Never before in modern history has a French presidential election been punctuated by so many unforeseen events of all kinds, judicial and electoral.
The April 23 first-round vote ended with a four-way split, ranking centrist Emmanuel Macron first with 24.01 per cent, followed by Marine Le Pen of the Front National (FN) on 21.30 per cent.
Mr Macron and Ms Le Pen are therefore heading for a second round run-off on May 7.
First polls gave a ratio around 60/40 in favour of Mr Macron.
As in recent campaigns in democratic countries, the French public has been deluged with polls of various kinds.
Each shift in voters’ stated intentions is passed under the microscope and commented upon.
While the very reliability of polls has been questioned given the unexpected victories of the Brexit vote in the UK and Donald Trump in the US, pollsters regained legitimacy with their rather precise predictions of the first round result.
The central question is how predictable the final outcome can be based on an extrapolation of the polls.
However, if using probabilities can capture the appreciation of what may happen, in the case of a single event — a presidential election, say — the notion of probability doesn’t actually say anything about what is really going to happen.
The weight of abstention
To make a credible prediction, we need a model that allows us to consider the evolution over time of the different voting intentions and so to predict what they will be on the day of voting.
I have developed a model using what’s called “opinion dynamics” within sociophysics, a growing field of research especially among physicists.
This model allowed me to predict the victory of Mr Trump as early as the summer of 2016.
Applying the model to the French presidential election shows Ms Le Pen is out of reach of victory with an active glass ceiling, which maintains her below 50 per cent of people’s voting intentions.
Nevertheless, beyond the declared voting intentions for the two candidates in the second round of the French election, a phenomenon that’s more difficult to gauge is the abstention rate.
As I shall demonstrate, if people decide not to vote, it could tip the balance in favour of the candidate placed in second place in the polls.
Polls currently suggest the abstention rate in the second round could be the highest ever for a French presidential contest — between 19 per cent and 22 per cent.
In general, abstentions benefit candidates from outside mainstream political parties, but this time both the mainstream right-wing Républicains and left-wing Parti Socialiste were eliminated — Ms Le Pen and Mr Macron are thus both outsiders.
This is why it’s essential to have a general study of two competing candidates in an election and then apply it to a specific case.
I have gone into the details in a scientific article, but the implications can be explained relatively simply.
When Ms Le Pen’s father Jean-Marie, founder of the FN party, unexpectedly made it into the second round of the 2002 presidential election, the country’s other parties formed a “Republican front” — collectively voting against the far-right FN.
In the first round, the leading candidate was Jacques Chirac with just 19.88 per cent, followed by Jean-Marie Le Pen with 16.86 per cent; in the second round, Mr Chirac won with 82.2 per cent over Mr Le Pen’s 17.8 per cent.

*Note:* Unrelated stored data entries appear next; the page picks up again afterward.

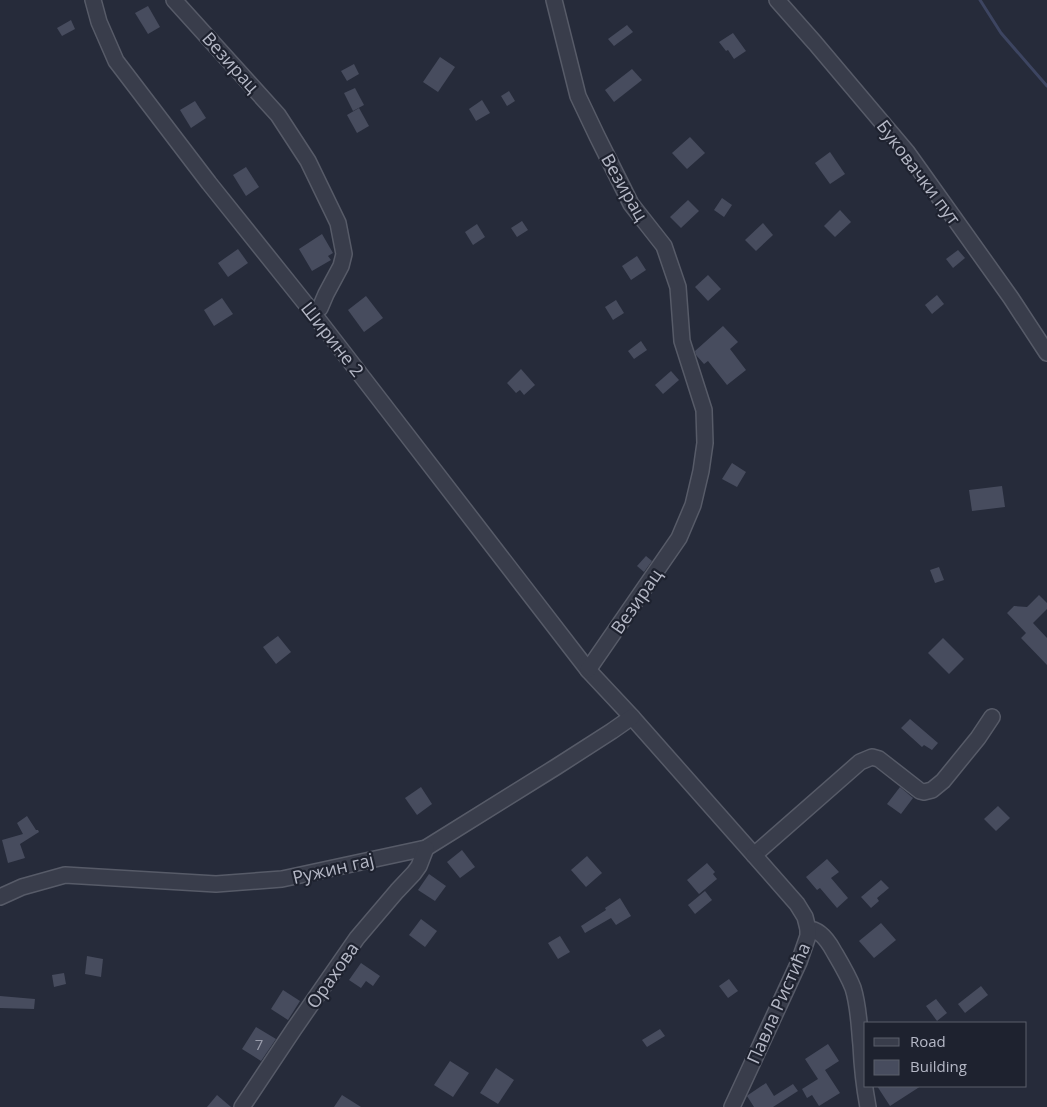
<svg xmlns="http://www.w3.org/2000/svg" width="1047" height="1107" viewBox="0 0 1047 1107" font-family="'Open Sans',sans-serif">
	<rect width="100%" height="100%" fill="#262b3a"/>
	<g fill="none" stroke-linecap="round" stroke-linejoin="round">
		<polyline stroke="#3d4561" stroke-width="3" points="980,0 1001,33 1047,86"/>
	</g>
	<g fill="#474c5e">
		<polygon points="148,6 160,27 148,34 135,13"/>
		<polygon points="71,20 75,29 62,36 57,28"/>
		<polygon points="627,25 633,32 614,46 608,39"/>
		<polygon points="733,33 746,51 734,59 728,50 726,51 719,42"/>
		<polygon points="440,57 455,67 438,92 423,82"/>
		<polygon points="354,64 359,74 347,81 341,71"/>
		<polygon points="632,69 642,80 614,102 605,90"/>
		<polygon points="355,88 364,105 353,111 344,93"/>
		<polygon points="509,91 515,101 507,106 501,96"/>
		<polygon points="482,100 490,113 476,121 469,109"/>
		<polygon points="195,101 206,118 191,128 180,110"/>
		<polygon points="359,108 369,126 357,133 347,115"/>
		<polygon points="690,137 705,153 687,169 672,153"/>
		<polygon points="830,152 845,174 830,184 815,163"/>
		<polygon points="246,167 259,187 246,196 233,175"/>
		<polygon points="722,198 732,205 724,217 714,210"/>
		<polygon points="688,200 699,211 681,228 670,217"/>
		<polygon points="840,210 851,222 835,237 824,226"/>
		<polygon points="522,221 528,230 517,237 511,228"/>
		<polygon points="763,223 773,235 756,251 745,240"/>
		<polygon points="477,224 485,237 473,245 465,232"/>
		<polygon points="322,234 333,253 328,256 331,260 312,271 299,249"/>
		<polygon points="238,249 248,263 228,277 218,263"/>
		<polygon points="958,250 965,258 953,268 946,259"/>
		<polygon points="637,256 646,270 631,280 622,266"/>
		<polygon points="708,275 721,289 708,301 695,287"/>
		<polygon points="937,295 944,304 932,314 925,305"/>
		<polygon points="366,296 383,318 364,332 348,310"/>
		<polygon points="222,298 233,314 214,326 204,310"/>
		<polygon points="616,300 624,313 613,320 605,307"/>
		<polygon points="723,326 738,342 730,349 746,370 727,385 708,361 704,364 696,355 695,351"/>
		<polygon points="641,341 647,350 634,359 628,351"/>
		<polygon points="521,369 535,385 524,395 520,390 516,393 507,383"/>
		<polygon points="671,371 679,380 663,394 655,385"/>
		<polygon points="732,463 746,472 737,487 722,479"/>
		<polygon points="1002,486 1005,507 972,511 969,490"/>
		<polygon points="646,556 652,561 644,572 637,566"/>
		<polygon points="939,567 944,580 935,583 930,570"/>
		<polygon points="1039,595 1047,603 1047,609 1033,623 1047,638 1047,665 1021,638 1026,633 1007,613 1014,606 1027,607"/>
		<polygon points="278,636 291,652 276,664 263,647"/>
		<polygon points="943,638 964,659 949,674 928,653"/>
		<polygon points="910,719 938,743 932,750 924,745 922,747 901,728"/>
		<polygon points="421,787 432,804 417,815 405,798"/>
		<polygon points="900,787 913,798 901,814 887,804"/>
		<polygon points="998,806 1010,818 996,831 984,819"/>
		<polygon points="27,816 36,830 38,830 39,832 20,844 25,858 8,863 2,840 23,834 17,823"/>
		<polygon points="462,850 475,867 460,878 447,862"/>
		<polygon points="587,856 602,873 586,887 571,870"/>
		<polygon points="827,859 839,872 831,878 848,898 837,908 820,888 817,890 806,877"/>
		<polygon points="707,863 715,872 713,874 717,879 699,894 687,880"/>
		<polygon points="429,874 446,886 435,901 418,890"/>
		<polygon points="881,880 889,888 877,898 879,901 871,908 861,897"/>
		<polygon points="705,891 712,900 695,914 688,905"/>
		<polygon points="620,898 631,916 616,925 611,918 585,933 581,926 606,910 605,908"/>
		<polygon points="421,919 437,931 425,947 409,935"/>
		<polygon points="881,923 896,940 874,958 859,941"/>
		<polygon points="560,936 570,952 558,959 548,943"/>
		<polygon points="87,956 103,959 101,977 85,974"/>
		<polygon points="361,963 380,976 373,986 366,981 361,988 349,980"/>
		<polygon points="64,973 66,984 54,987 52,975"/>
		<polygon points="729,979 738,991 728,998 719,986"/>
		<polygon points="981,986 988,995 965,1013 958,1004"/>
		<polygon points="283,990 300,1001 288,1020 271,1009"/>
		<polygon points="0,996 35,999 34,1009 0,1008"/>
		<polygon points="936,999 947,1013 937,1021 926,1006"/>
		<polygon points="256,1027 276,1039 261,1061 242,1049"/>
		<polygon points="660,1029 665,1036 647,1047 642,1040"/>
		<polygon points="828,1044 839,1061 825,1070 840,1093 819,1106 812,1095 807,1098 802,1089 818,1079 805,1059"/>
		<polygon points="450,1061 469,1073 453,1097 434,1085"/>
		<polygon points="496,1068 514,1080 498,1104 480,1093"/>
		<polygon points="766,1083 774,1096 793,1084 798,1091 773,1107 754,1107 747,1096 748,1095"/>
		<polygon points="877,1086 921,1086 890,1106"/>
		<polygon points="217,1095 231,1107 207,1107"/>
		<polygon points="342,1095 361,1107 334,1107"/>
	</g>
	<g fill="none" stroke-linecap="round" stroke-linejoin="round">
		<defs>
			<g id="minor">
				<polyline points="93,0 99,22 116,61 209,183 313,313 588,670 632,717 754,855 860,762 872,757 879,759 920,791 924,792 932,790 943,781 978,738 992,717"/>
				<polyline points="174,0 278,115 308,161 338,223 344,254 341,266 326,294 320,308 313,313"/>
				<polyline points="554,0 578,96 597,136 631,204 664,246 678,287 682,341 704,410 705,443 701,471 693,505 679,538 588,670"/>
				<polyline points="777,0 815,43 907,152 1011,298 1047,353"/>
				<polyline points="0,897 22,887 65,875 216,884 282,879 426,848 556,767 612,731 632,717"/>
				<path d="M808 929C820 929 828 941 833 950 840 962 848 975 853 988 859 1007 859 1026 861 1045 862 1066 864 1086 868 1107"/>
				<polyline points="242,1107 294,1029 357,938 397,891 414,873 419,866 426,848"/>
				<polyline points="732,1107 799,962 808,936 808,929 805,917 797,904 754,855"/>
			</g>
		</defs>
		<use href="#minor" stroke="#575b68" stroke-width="18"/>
		<use href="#minor" stroke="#393d4b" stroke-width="15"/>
	</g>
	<g text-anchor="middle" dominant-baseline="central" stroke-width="4.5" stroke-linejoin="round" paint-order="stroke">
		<g font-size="15" fill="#9a9dac">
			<text x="259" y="1044">7</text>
		</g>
		<g font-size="18" fill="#b5b8c6" stroke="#1e222f">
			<text transform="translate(231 62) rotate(48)">Везирац</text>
			<text transform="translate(919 172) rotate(53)">Буковачки пут</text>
			<text transform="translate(625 187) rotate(60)">Везирац</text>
			<text transform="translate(333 339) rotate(52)">Ширине 2</text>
			<text transform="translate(636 601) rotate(-55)">Везирац</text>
			<text transform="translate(333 868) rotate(-13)">Ружин гај</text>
			<text transform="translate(332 975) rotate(-55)">Орахова</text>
			<text transform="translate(778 1003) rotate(-66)">Павла Ристића</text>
		</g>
	</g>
	<rect x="864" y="1022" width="162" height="65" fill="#1e222f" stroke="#5a5e6b"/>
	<rect x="874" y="1038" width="25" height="8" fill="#393d4b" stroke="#5a5e6b"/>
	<text x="910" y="1047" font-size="15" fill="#b5b8c6">Road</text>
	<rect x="874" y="1060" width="25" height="15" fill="#474c5e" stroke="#5a5e6b"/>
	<text x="910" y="1072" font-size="15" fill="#b5b8c6">Building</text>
</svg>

That required a large number of voters who’d initially supported other candidates to vote for someone who wasn’t their first choice.
The last day counts
However, the second round of the 2017 election is unique as a large number of voters who do not want the FN to win will have to vote for Mr Macron whose politics they strongly oppose.
Trapped between a repulsion for Ms Le Pen and an aversion for Mr Macron, they will force themselves to make an unpleasant choice and vote against the far-right.

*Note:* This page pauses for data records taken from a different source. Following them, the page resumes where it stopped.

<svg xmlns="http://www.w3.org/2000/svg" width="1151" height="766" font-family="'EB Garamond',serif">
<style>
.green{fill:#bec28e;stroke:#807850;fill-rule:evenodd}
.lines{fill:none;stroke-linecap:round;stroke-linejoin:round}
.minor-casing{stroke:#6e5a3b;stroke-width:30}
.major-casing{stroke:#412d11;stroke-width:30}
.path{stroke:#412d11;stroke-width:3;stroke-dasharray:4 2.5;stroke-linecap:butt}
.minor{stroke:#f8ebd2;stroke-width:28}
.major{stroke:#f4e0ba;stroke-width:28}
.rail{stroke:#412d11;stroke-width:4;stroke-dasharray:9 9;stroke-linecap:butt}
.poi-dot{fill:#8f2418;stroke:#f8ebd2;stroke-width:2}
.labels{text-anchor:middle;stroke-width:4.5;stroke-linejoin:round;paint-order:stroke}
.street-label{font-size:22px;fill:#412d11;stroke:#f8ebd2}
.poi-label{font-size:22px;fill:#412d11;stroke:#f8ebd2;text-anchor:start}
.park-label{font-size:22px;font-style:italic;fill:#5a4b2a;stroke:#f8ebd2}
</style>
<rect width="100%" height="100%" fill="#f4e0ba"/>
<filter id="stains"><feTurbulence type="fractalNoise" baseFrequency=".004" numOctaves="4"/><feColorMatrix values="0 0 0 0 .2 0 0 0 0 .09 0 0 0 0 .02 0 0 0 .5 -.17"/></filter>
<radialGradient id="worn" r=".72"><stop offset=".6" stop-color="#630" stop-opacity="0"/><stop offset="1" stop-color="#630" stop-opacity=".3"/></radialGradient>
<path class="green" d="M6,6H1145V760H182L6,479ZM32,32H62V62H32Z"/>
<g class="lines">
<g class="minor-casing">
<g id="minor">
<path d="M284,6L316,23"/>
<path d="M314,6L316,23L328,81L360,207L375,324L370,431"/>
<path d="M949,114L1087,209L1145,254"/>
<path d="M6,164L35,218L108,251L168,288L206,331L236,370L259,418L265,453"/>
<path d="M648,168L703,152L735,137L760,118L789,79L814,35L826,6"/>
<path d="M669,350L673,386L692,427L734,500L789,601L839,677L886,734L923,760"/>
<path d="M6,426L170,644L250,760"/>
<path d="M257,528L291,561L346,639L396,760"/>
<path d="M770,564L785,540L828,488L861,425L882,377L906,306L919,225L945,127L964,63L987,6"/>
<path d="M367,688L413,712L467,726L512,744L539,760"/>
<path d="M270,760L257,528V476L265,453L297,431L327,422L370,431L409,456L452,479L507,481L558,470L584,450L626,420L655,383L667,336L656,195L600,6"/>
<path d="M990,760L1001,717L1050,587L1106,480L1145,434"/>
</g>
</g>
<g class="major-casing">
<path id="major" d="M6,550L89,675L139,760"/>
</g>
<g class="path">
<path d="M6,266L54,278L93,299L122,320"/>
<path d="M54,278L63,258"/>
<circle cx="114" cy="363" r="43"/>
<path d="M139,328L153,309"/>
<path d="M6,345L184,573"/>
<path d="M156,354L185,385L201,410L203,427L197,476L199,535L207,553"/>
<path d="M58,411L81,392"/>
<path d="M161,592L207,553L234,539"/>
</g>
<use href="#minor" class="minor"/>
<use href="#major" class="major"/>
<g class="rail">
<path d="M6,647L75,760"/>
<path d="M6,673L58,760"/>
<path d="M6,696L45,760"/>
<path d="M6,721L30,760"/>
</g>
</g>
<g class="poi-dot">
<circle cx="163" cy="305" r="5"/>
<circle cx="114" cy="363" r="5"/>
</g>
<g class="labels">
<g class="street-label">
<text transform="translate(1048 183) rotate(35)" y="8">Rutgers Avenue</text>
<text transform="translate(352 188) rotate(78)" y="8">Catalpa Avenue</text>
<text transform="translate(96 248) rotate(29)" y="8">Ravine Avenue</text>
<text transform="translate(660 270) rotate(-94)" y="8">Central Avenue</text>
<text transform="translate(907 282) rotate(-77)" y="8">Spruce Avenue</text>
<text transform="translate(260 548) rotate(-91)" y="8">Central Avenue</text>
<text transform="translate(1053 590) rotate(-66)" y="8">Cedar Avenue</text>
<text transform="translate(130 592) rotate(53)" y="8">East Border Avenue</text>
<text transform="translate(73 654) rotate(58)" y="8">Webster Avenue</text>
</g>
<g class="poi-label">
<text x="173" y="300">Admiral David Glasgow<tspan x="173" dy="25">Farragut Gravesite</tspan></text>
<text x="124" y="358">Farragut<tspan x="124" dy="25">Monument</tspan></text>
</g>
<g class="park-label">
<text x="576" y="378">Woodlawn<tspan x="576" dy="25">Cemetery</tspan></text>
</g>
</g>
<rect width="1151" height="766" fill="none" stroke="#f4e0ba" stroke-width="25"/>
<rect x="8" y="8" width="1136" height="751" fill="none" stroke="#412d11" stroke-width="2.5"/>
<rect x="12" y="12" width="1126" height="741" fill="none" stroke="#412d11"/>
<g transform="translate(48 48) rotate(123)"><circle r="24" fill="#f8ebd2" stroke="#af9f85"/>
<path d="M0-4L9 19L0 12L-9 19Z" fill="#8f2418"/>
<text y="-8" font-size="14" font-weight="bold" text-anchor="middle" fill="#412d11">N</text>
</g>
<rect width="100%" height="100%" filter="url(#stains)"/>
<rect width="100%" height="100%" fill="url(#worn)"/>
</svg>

Nevertheless, to implement this choice will require them to cast a ballot for Mr Macron, which for some will be like swallowing a large, bitter pill.
That’s why it’s quite likely that a significant number will take advantage of any “good excuse” at the last moment to not take the time to do so, and so boost the abstention rate.
I define this novel behaviour as an “unconfessed abstention”, which in turn will produce a differentiated abstention at the collective level.
This means we can realistically assume that there will be more abstentions among those who say they will vote for Mr Macron than among Ms Le Pen’s supporters.
On this basis I can calculate the difference between the rates necessary to make up the distance between the two candidates and so reverse the final ranking.
For example, if Mr Macron were polling at 58 per cent and Ms Le Pen at 42 per cent, and 90 per cent of those who say they’ll vote for her actually do so, she would get more than 50 per cent of the vote if the participation for Mr Macron falls below 65.17 per cent.
By definition the unconfessed abstention rate cannot be evaluated by polls, making it more difficult to forecast the final outcome.
This means that in addition to the battle to reach a maximum of voters in the polls, mobilisation on the last day is likely to be decisive.
So, despite the “Republican front” and Ms Le Pen’s polling below 50 per cent, she could still become the next president of France if the differential abstention rates are in her favour — and it wouldn’t take much for that to be the case.
Serge Galam is a physicist and theorist at Sciences Po in Paris.